Figure 1: Observed daily cases (with Poisson noise) and the fitted SIR model. The fitted curve recovers the epidemic shape despite the observation noise.

Testing

import numpy as np
from scipy.integrate import solve_ivp
from generate_sir import BETA_TRUE, GAMMA_TRUE, I0, N_POP, T_MAX
from sir import fit, model_cases, sir_rhs


def test_population_conserved():
    # dS/dt + dI/dt + dR/dt = 0 is an algebraic identity for the SIR equations,
    # so S + I + R = N for all t.  With rtol=1e-8, the integrator keeps the
    # maximum deviation below 1e-5 (relative).  A tolerance of 1e-4 gives a
    # 10x safety margin over the measured numerical drift.
    t_eval = np.linspace(0.0, float(T_MAX), 1000)
    sol = solve_ivp(
        sir_rhs,
        [0.0, float(T_MAX)],
        [float(N_POP - I0), float(I0), 0.0],
        args=(BETA_TRUE, GAMMA_TRUE, N_POP),
        t_eval=t_eval,
        rtol=1e-8,
        atol=1e-10,
    )
    total = sol.y[0] + sol.y[1] + sol.y[2]
    assert np.max(np.abs(total - N_POP)) / N_POP < 1e-4


def test_no_transmission():
    # When beta = 0 no new infections occur: S stays constant and I decays
    # exponentially.  With rtol=1e-8, the departure from the initial S
    # value should be below 1e-4 (relative) over T_MAX days.
    t_eval = np.array([0.0, float(T_MAX)])
    sol = solve_ivp(
        sir_rhs,
        [0.0, float(T_MAX)],
        [float(N_POP - I0), float(I0), 0.0],
        args=(0.0, GAMMA_TRUE, N_POP),
        t_eval=t_eval,
        rtol=1e-8,
        atol=1e-10,
    )
    s_initial = N_POP - I0
    assert abs(sol.y[0, -1] - s_initial) / N_POP < 1e-4


def test_single_epidemic_peak():
    # For R0 = BETA_TRUE / GAMMA_TRUE = 3 > 1, the epidemic curve has exactly
    # one maximum.  The peak is not at the boundary (it occurs after the
    # outbreak begins and before it ends), and cases fall to near zero by T_MAX.
    cases = model_cases(BETA_TRUE, GAMMA_TRUE)
    peak_idx = int(np.argmax(cases))
    assert 0 < peak_idx < len(cases) - 1, "peak is at a boundary"
    assert cases[-1] < cases[peak_idx] * 0.01, "epidemic has not ended by T_MAX"

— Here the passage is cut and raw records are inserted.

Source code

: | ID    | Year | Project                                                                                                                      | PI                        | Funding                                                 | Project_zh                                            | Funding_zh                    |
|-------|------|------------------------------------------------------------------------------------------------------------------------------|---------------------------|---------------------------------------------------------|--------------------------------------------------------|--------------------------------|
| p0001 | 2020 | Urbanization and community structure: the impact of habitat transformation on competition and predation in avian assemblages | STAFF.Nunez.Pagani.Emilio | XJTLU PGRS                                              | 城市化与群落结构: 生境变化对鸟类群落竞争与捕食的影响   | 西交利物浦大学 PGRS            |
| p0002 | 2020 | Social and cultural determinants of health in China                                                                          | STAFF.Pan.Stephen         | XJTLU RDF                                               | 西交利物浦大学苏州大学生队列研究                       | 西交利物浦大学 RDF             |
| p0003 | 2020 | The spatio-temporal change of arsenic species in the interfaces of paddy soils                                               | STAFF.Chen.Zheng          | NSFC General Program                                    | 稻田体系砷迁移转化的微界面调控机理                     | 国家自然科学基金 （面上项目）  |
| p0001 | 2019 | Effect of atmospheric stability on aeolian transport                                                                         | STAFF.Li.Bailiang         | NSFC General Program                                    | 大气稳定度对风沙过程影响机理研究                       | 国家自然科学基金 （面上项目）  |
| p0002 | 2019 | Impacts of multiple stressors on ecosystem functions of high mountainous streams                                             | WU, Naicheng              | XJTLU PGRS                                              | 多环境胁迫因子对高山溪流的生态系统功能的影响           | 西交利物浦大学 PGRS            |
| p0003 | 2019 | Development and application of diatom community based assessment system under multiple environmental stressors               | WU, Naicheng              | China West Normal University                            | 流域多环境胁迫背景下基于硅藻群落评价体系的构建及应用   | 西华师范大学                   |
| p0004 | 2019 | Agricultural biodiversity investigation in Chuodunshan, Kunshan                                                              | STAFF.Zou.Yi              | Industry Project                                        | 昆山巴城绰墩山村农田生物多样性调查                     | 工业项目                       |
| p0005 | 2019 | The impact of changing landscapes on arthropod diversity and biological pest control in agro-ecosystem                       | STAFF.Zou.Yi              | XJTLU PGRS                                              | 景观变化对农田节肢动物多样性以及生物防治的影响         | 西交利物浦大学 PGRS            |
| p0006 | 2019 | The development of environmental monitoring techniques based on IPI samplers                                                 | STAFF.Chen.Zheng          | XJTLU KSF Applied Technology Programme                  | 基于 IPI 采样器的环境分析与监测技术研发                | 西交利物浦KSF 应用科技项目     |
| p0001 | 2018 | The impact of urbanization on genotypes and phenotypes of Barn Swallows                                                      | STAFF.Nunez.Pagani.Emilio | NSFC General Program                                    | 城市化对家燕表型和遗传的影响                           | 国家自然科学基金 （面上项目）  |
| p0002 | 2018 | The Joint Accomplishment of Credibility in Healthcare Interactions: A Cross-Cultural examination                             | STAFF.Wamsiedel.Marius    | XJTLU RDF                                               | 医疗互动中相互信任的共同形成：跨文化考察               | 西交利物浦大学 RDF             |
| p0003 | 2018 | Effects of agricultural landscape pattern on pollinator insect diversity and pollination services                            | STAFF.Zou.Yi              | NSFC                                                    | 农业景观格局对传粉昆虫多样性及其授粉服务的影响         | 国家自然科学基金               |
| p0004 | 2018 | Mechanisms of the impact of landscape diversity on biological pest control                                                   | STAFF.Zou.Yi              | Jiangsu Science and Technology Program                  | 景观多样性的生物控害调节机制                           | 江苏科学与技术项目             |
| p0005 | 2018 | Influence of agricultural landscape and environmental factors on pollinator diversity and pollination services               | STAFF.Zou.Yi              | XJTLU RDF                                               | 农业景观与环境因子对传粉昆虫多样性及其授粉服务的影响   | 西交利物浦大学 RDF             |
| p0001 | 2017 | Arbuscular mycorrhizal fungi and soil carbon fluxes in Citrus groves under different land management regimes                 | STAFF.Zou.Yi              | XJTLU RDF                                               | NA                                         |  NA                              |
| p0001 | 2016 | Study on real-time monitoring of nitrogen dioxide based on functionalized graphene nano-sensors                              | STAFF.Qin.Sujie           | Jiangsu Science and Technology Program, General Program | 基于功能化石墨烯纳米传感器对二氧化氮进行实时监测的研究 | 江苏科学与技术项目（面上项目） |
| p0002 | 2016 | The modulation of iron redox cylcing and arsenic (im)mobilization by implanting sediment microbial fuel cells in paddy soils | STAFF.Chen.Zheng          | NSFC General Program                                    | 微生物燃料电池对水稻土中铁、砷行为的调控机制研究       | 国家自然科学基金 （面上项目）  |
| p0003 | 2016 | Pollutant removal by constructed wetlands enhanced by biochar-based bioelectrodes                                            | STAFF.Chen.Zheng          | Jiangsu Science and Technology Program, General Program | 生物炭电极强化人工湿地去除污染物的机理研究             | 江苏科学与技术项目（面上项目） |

def test_fit_recovers_parameters():
    # Fitting to noiseless model output should recover beta and gamma to within
    # 1%.  Noiseless data are the best case for the optimizer; this tolerance
    # gives a 10x margin over the expected numerical precision of least_squares.
    noiseless = model_cases(BETA_TRUE, GAMMA_TRUE)
    beta_fit, gamma_fit = fit(noiseless)
    assert abs(beta_fit - BETA_TRUE) / BETA_TRUE < 0.01
    assert abs(gamma_fit - GAMMA_TRUE) / GAMMA_TRUE < 0.01

Exercises

Herd immunity threshold

The epidemic stops growing when $S/N$ falls below $1/R_0$ (the herd immunity threshold). For the true parameters, compute the fraction of the population that has been infected by the time $I(t)$ reaches its peak. Compare this to $1 - 1/R_0$. Are they the same?

Fitting $R_0$ instead of $\beta$ and $\gamma$

Instead of fitting $\beta$ and $\gamma$ separately, reparametrise the model with $R_0$ and $\gamma$ as the two parameters (so $\beta = R_0 \gamma$). Does the optimiser converge faster? Are the confidence intervals on $R_0$ narrower than when computing $R_0 = \hat{\beta}/\hat{\gamma}$ from independently fitted parameters?

SEIR extension

Add an exposed (latent) compartment $E$ between $S$ and $I$: $dE/dt = \beta SI/N - \sigma E$ and $dI/dt = \sigma E - \gamma I$, where $\sigma^{-1}$ is the mean latent period. Generate synthetic data with $\sigma = 0.2$ day$^{-1}$ (mean 5-day latent period) and fit the four-parameter SEIR model. Does the SIR fit to SEIR data give biased estimates of $\beta$ and $\gamma$?

Sensitivity analysis

Vary $\beta$ from 0.1 to 0.5 (holding $\gamma = 0.1$ fixed) and plot the epidemic peak size and peak timing as functions of $\beta$. At what value of $\beta$ does the epidemic just barely cross the threshold (peak in $I$ is very small)? How close is this to the theoretical threshold $\beta = \gamma$?